Aber im Prinzip ist solche Erbsenzählerei nicht nötig. Im Wesentlichen gilt: Fisch, Fleisch, Hülsenfrüchte, Nüsse, Eier, Milchprodukte, die meisten Gemüse und viele Obstsorten lassen den Blutzuckerspiegel gar nicht oder nur wenig ansteigen. Alles, was Zucker und leicht verdauliche Stärke enthält, treibt ihn hingegen in mittlere oder höchste Höhen.
Übrigens: Es gibt Getreide- und Gemüsesorten, die sättigen, den Blutzuckerspiegel aber nicht so treiben, wie Reis und Nudeln das tun.
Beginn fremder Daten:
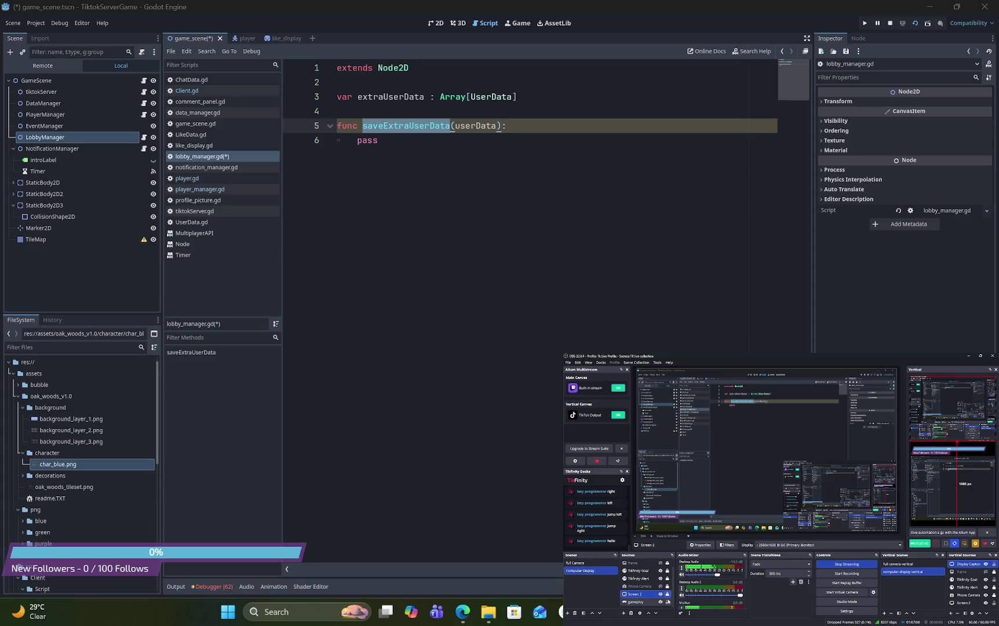
left_click(667, 602)
scroll(669, 600, "up", 1)
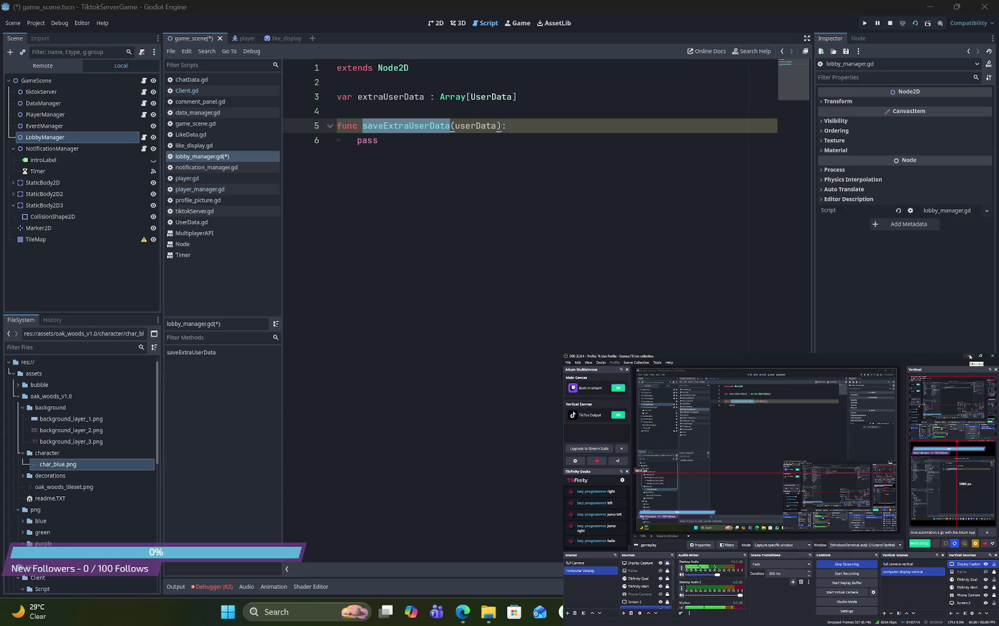
left_click(969, 357)
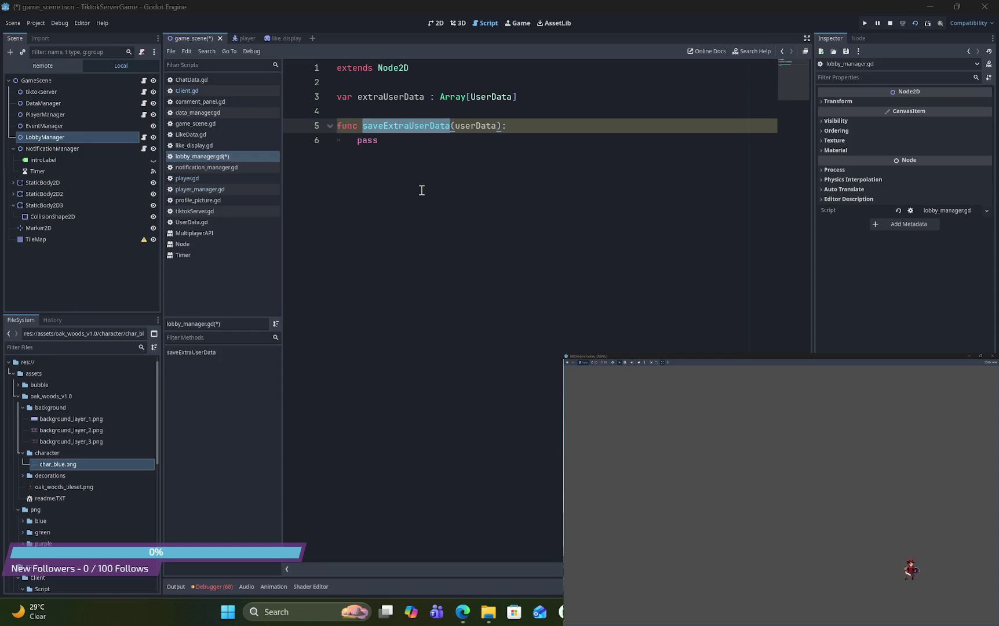
Write extraUserData.append(userData) on line 6 of saveExtraUserData using autocomplete
left_click(538, 126)
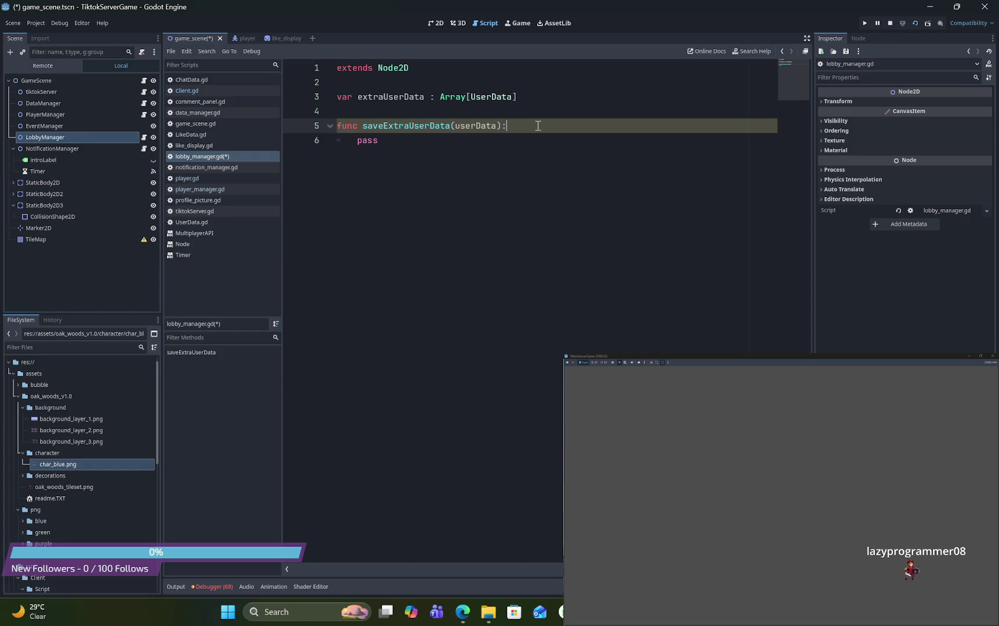
key("Return")
type("user")
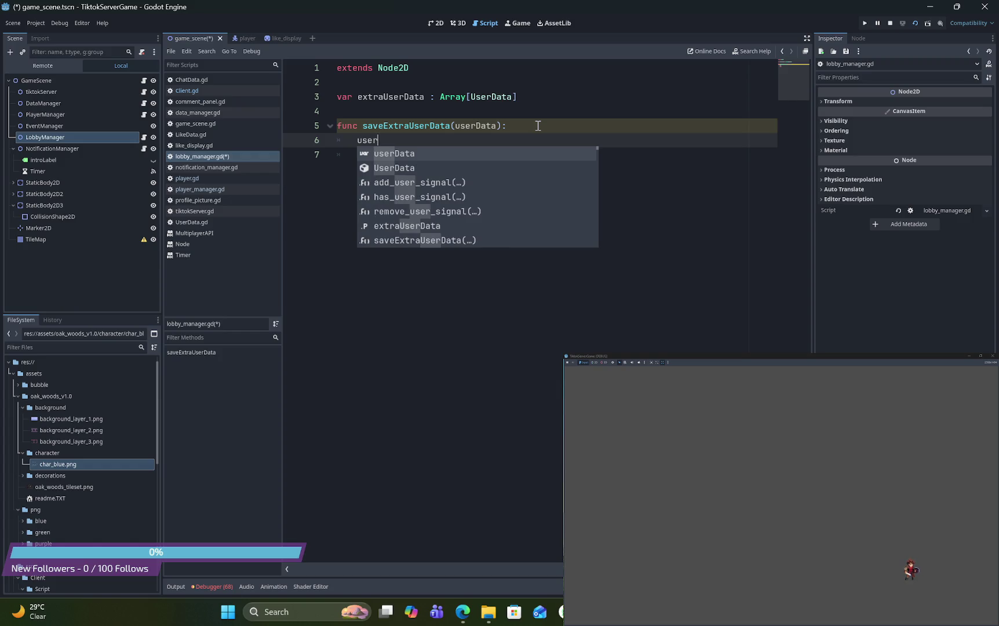
key("BackSpace")
key("BackSpace")
key("BackSpace")
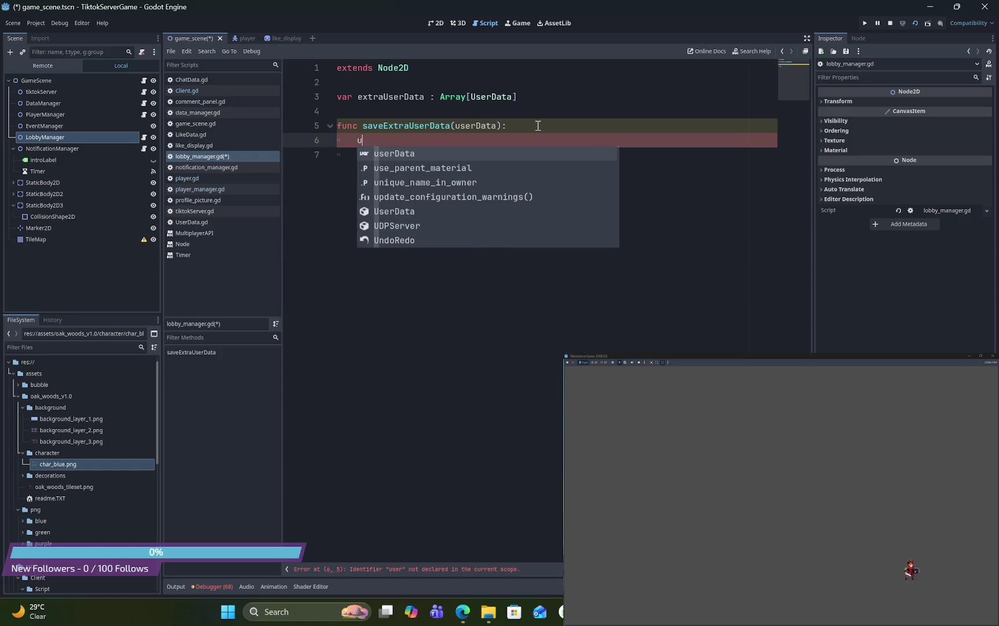
type("ex")
key("Return")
Ein besonders interessantes Exemplar ist Topinambur.
Wie sich ungesunde und gesunde Fette unterscheiden
Fette lassen sich unterteilen in gesunde Öle, die einen hohen Anteil an mehrfach ungesättigten Fettsäuren aufweisen, und weniger gesunde Fette, die vor allem gesättigte Säuren enthalten (zu finden häufig in verarbeiteten Lebensmitteln wie Chips).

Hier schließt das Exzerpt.